What to work on:
Please repeat every one of the records below word for word, leaving the pictures out of your answer.

Stored data:
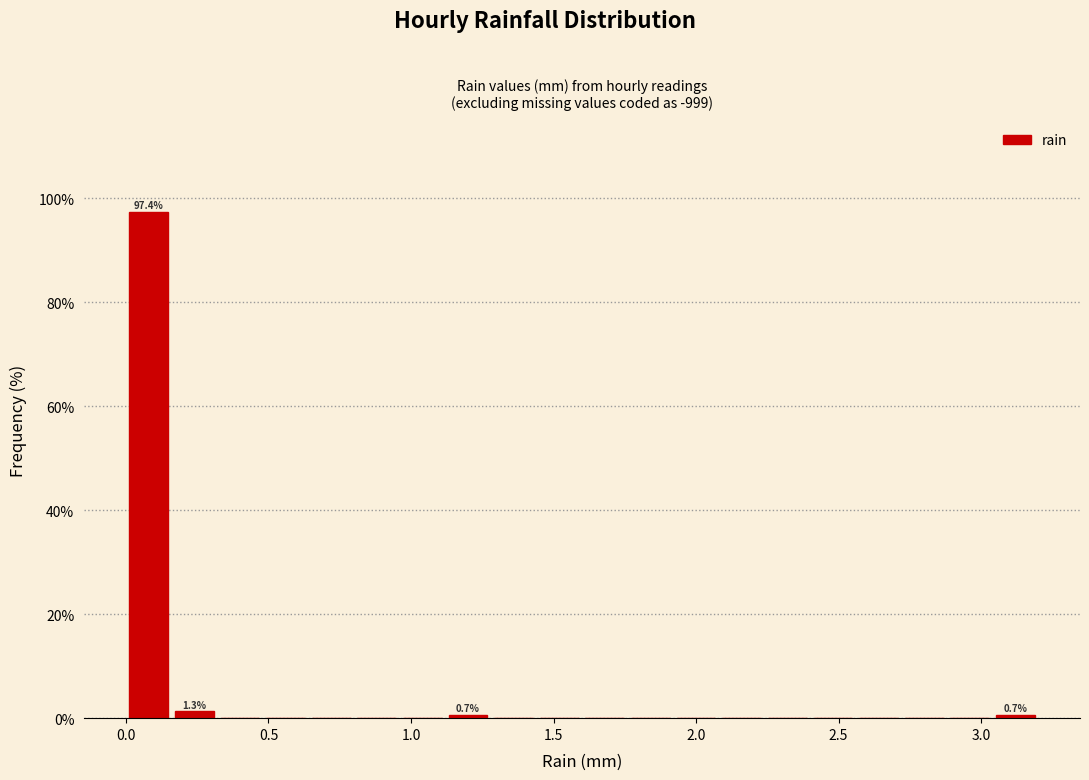

Around what value on the x-axis is the tallest bar? Give the approximate position of its centre, as read against the axis.

0.10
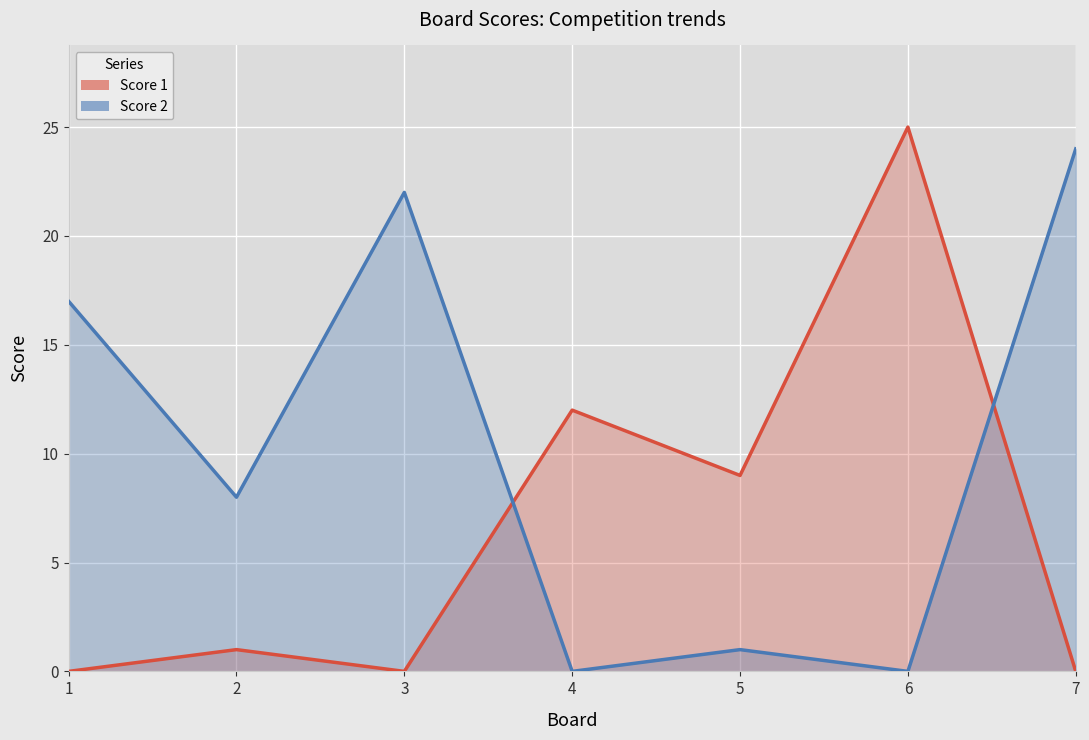

At which label is Score 2 closest to 12?

2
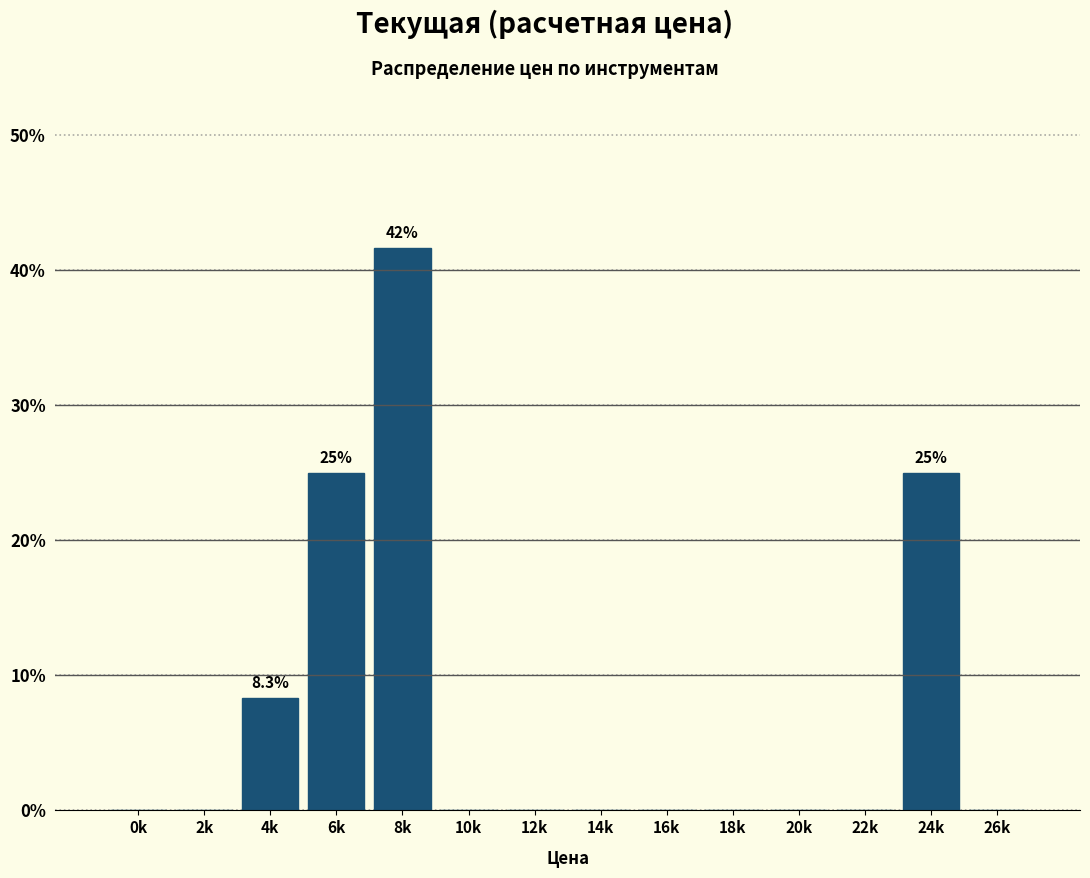

Are the bars horizontal?

No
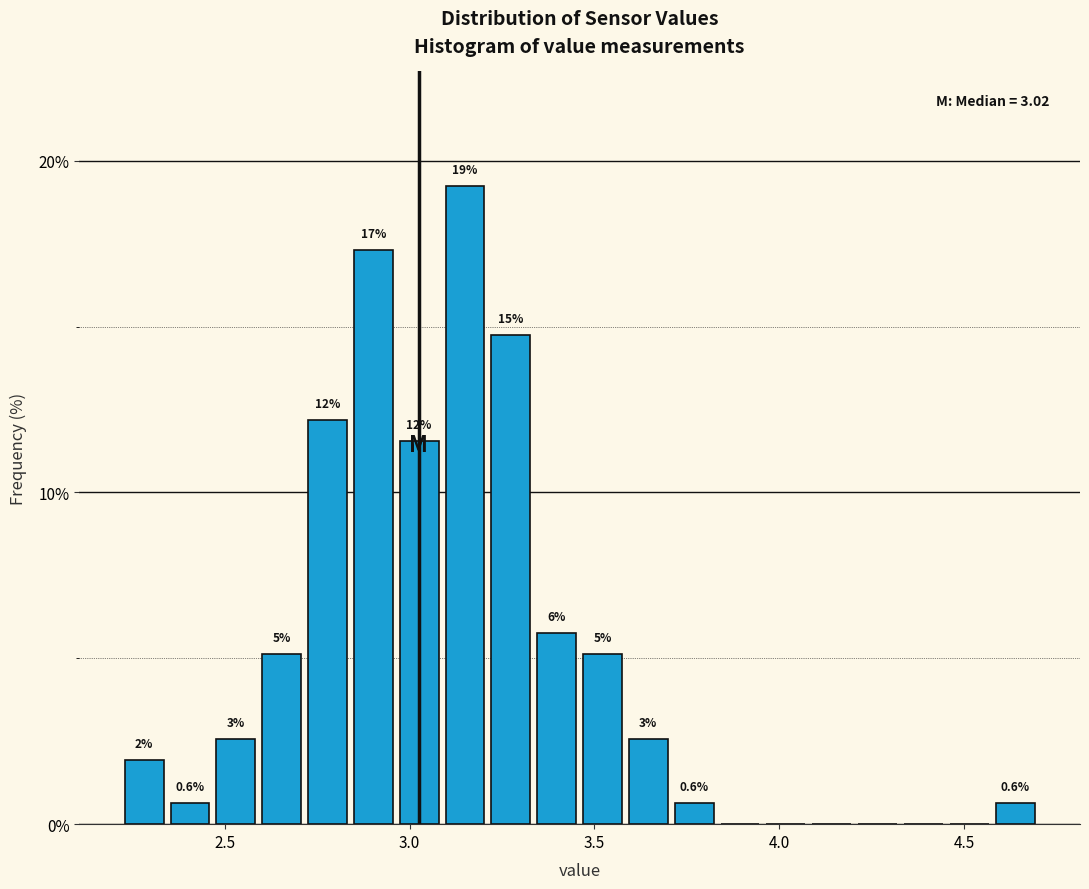

Read against the x-axis, roughly where is the centre of the tallest bar?

3.15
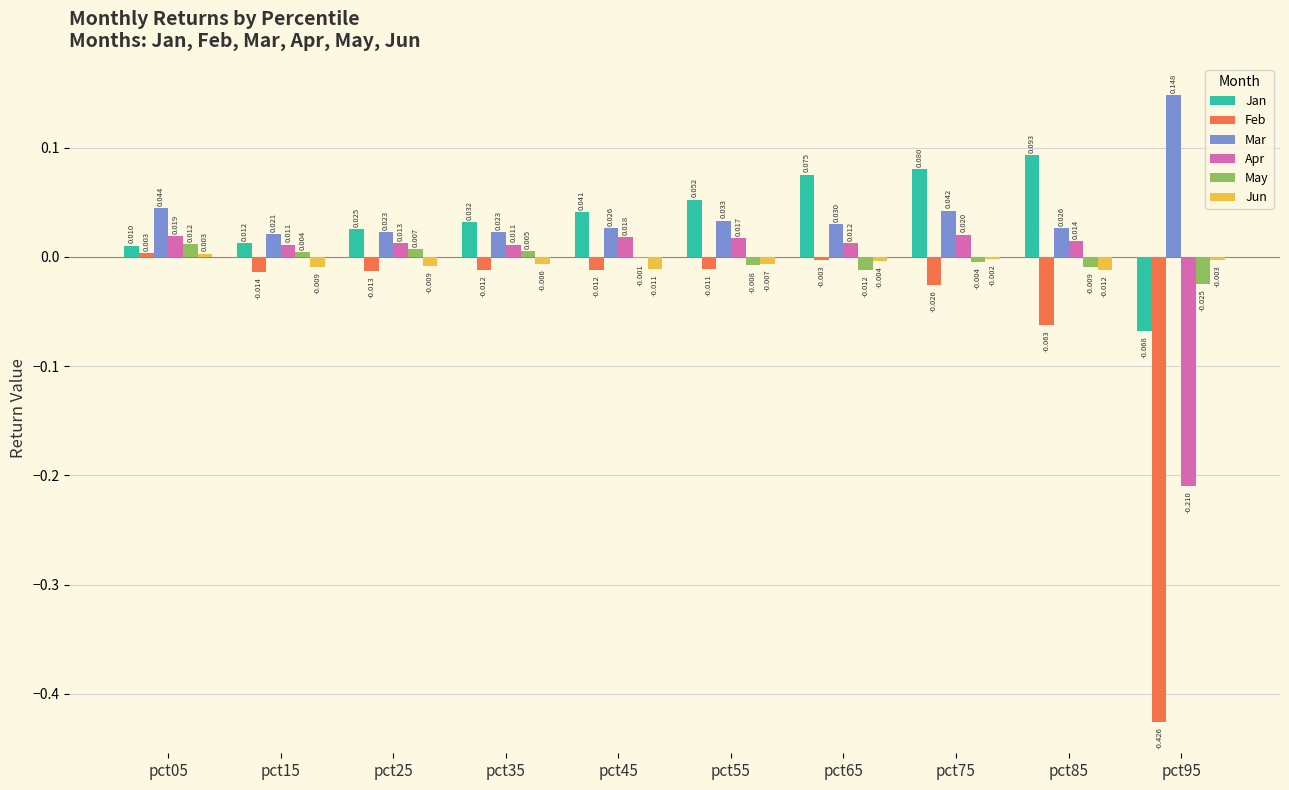

Are the bars grouped side by side (vs. stacked)?

Yes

Output for this task:
Around what value on the x-axis is the tallest bar? Give the approximate position of its centre, as read against the axis.

0.10

At which label is Score 2 closest to 12?

2

Are the bars horizontal?

No

Read against the x-axis, roughly where is the centre of the tallest bar?

3.15

Are the bars grouped side by side (vs. stacked)?

Yes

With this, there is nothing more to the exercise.